UMA REFLEXÃO SOBRE O FUTURO
Era muito difícil entender aquele final de ano. Eu estava
acostumado em pensar no próximo ano como um novo começo, um começo simples,
algo que não requeresse tamanha atenção dos meus pais. Mas eles estavam
diferentes e me forçavam a decidir uma profissão. Eu já tinha dito que não
queria ir pra faculdade. Não sabia o motivo pelo qual teria que me formar em
alguma profissão. Eu tinha tudo. Eu era o jovem mais rico da minha cidade e meus
pais eram muito bem-sucedidos. O que eu queria mais? Do que mais eu precisava?
Nada. E era justamente o que não podia compreender. Meus pais queriam que eu
escolhesse uma faculdade do nosso país. Deram-me uma lista das mais procuradas
e das mais famosas. Eu os convenci que escolheria alguma delas somente se fosse
conhecê-las antes e eles acabaram concordando, mas na verdade eu queria adiar
aquela decisão para cada vez mais longe, mesmo sabendo que eu ia terminar o
terceiro ano em menos de dois meses.
Era uma daquelas manhãs de sábado. Durante a semana levanto bem
cedo para ir à escola. Mas costumo acordar tarde aos sábados, digo, nove da
manhã pra mim é tarde. É que eu tenho que ir até os animais e ajudar o pessoal,
sabe, eu gosto daquilo. Eu cuido da fazenda em alguns negócios. Meu pai
controla toda a produção e mamãe cuida dos investimentos. É muito legal. Eu não
trocaria minha fazenda por nada na vida, nem mesmo se me comprassem toda a
cidade Riqueza, a cidade mais bonita do mundo, a gente a chama de Rich City.

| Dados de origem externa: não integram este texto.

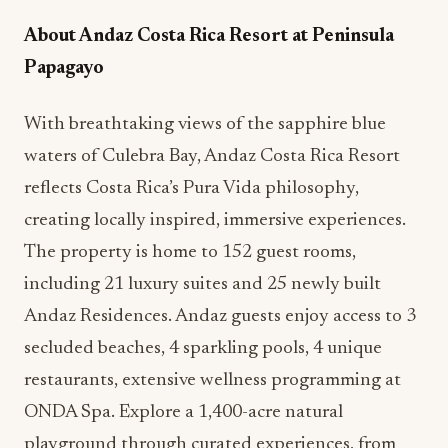
Papagayo
With breathtaking views of the sapphire blue
waters of Culebra Bay, Andaz Costa Rica Resort
reflects Costa Rica’s Pura Vida philosophy,
creating locally inspired, immersive experiences.
The property is home to 152 guest rooms,
including 21 luxury suites and 25 newly built
Andaz Residences. Andaz guests enjoy access to 3
secluded beaches, 4 sparkling pools, 4 unique
restaurants, extensive wellness programming at
ONDA Spa. Explore a 1,400-acre natural
playground through curated experiences, from
adventurous mountain biking to relaxing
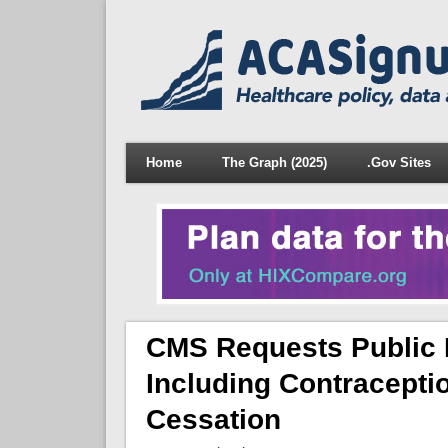
Home
The Graph (2025)
.Gov Sites
CMS Requests Public 
Including Contracepti
Cessation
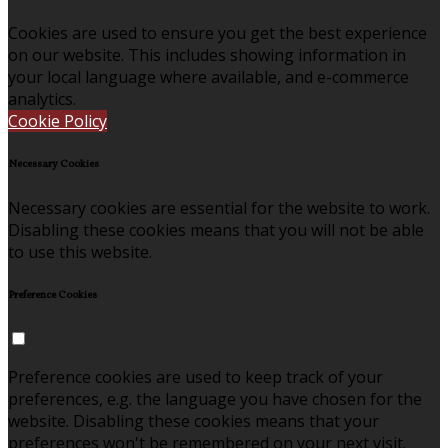
Cookies are used to ensure you get the best experience
on our website. This includes showing information in
your local language where available, and e-commerce
analytics.
Cookie Policy
Necessary Cookies
Necessary cookies are essential for the website to work.
Disabling these cookies means that you will not be able
to use this website.
Preference Cookies
Preference cookies are used to keep track of your
preferences, e.g. the language you have chosen for the
website. Disabling these cookies means that your
preferences won't be remembered on your next visit.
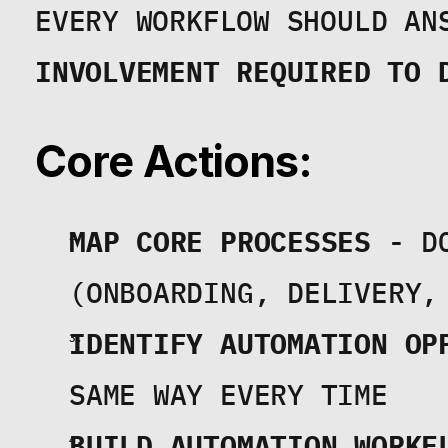
EVERY WORKFLOW SHOULD AN
INVOLVEMENT REQUIRED TO 
Core Actions:
MAP CORE PROCESSES
 - D
(ONBOARDING, DELIVERY,
IDENTIFY AUTOMATION OP
SAME WAY EVERY TIME
BUILD AUTOMATION WORKF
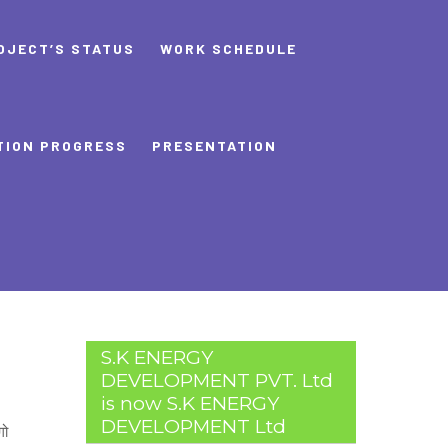
OJECT’S STATUS
WORK SCHEDULE
TION PROGRESS
PRESENTATION
S.K ENERGY
DEVELOPMENT PVT. Ltd
is now S.K ENERGY
DEVELOPMENT Ltd
गो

Como estava falando, era uma daquelas manhãs de sempre e:
Maressa: Mateus acorda filho. Venha
pra mesa.
Mateus: Mãe, que pressa. Tenho que
tomar banho.
Maressa: Cuida. Temos uma surpresa.
Mateus: Claro. Eu amo surpresas.
Eu não tinha ideia do que seria. É difícil eu receber alguma
surpresa em minha casa. A não ser que seja meu aniversário. É claro, é claro.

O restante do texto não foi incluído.